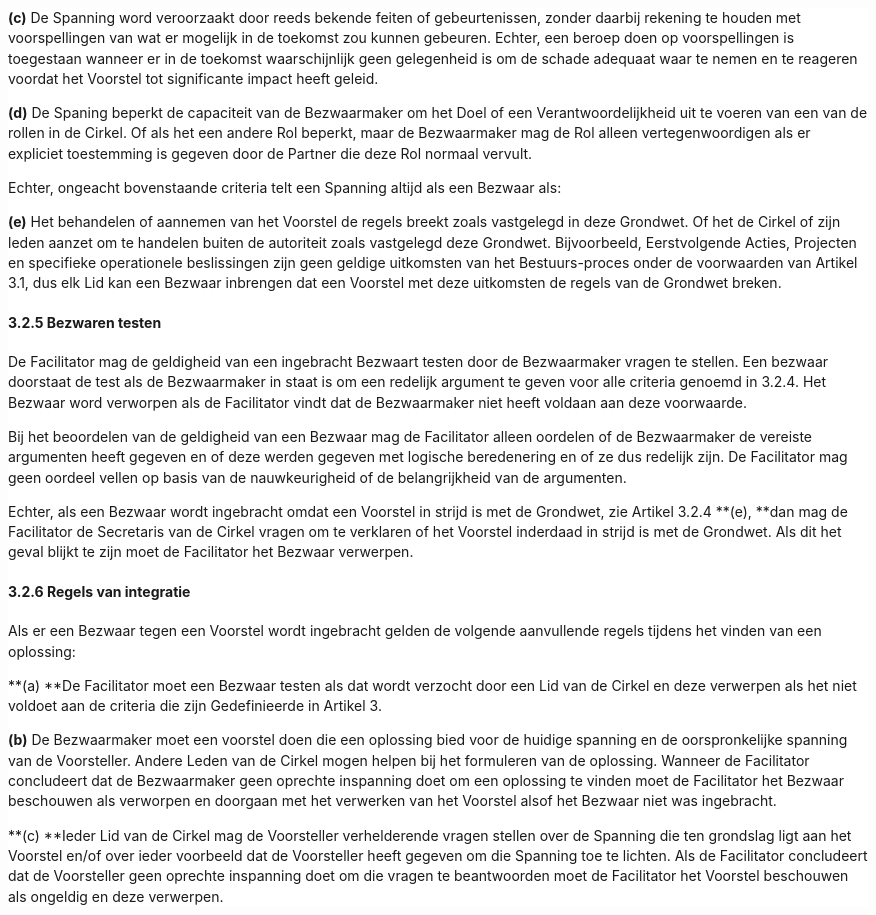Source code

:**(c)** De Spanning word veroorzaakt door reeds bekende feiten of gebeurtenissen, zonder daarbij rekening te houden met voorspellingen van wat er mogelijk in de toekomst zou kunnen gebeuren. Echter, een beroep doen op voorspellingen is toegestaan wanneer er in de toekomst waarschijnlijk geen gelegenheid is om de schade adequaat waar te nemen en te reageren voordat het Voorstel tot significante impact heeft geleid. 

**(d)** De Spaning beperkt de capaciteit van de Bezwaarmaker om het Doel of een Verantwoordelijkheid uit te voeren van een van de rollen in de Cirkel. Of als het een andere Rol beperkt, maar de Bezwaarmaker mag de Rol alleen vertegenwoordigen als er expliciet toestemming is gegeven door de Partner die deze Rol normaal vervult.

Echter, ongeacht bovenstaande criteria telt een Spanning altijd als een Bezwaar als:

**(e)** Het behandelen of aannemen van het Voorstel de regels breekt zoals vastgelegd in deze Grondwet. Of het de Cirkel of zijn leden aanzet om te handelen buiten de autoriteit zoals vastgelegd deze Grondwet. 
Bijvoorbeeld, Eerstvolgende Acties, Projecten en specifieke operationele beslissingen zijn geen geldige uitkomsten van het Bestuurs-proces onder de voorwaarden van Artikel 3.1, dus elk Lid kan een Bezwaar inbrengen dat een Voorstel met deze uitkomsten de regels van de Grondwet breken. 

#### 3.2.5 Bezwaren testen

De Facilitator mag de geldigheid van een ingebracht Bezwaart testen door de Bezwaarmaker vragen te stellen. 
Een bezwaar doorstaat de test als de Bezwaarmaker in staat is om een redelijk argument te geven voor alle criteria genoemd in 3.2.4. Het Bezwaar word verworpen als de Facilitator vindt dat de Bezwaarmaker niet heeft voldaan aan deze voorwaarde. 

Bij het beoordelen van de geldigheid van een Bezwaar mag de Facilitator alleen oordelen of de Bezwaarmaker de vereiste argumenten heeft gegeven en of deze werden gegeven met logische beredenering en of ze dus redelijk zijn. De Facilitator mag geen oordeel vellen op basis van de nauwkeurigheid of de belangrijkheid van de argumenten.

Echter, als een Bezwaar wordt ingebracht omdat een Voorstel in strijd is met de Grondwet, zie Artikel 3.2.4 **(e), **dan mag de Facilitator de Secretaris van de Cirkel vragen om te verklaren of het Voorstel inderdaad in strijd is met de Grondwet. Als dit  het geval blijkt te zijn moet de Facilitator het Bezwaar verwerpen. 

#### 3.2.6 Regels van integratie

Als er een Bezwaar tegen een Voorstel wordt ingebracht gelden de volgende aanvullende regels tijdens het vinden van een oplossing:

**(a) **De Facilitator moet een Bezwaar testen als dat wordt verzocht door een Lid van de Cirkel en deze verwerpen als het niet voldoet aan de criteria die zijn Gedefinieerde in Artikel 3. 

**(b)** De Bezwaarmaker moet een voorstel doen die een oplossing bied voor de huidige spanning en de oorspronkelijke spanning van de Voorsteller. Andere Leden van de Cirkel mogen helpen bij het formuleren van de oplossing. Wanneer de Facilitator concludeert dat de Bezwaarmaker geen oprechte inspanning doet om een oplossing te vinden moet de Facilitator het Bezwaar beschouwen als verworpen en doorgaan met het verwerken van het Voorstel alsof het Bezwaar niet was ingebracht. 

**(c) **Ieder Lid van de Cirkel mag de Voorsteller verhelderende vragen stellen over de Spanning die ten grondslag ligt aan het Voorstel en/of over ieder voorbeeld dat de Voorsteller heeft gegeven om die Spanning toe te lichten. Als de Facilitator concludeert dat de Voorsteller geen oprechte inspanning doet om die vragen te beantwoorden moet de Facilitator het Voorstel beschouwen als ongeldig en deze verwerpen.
——————
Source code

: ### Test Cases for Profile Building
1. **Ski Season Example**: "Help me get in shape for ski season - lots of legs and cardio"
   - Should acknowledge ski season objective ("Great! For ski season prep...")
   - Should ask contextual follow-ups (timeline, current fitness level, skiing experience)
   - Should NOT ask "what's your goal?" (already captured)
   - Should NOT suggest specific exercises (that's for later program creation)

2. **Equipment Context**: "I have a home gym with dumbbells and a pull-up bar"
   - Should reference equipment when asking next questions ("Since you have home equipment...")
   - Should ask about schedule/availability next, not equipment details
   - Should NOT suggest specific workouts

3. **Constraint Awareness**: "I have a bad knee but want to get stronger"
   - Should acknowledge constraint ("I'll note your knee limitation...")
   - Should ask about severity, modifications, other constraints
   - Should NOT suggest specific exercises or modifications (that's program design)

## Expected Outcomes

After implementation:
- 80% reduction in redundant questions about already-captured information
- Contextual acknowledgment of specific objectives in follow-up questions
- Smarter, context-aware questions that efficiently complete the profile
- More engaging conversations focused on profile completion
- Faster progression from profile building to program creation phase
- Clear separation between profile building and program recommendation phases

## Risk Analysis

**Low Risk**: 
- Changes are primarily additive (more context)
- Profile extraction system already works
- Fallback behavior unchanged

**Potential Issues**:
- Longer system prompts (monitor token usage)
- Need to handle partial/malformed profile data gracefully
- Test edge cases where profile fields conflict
——————
_WHAT TO DO_.
Search the data for "have" and list every line in which it occurs.

_WRITTEN SOLUTION_.
2. **Equipment Context**: "I have a home gym with dumbbells and a pull-up bar"
   - Should reference equipment when asking next questions ("Since you have home equipment...")
3. **Constraint Awareness**: "I have a bad knee but want to get stronger"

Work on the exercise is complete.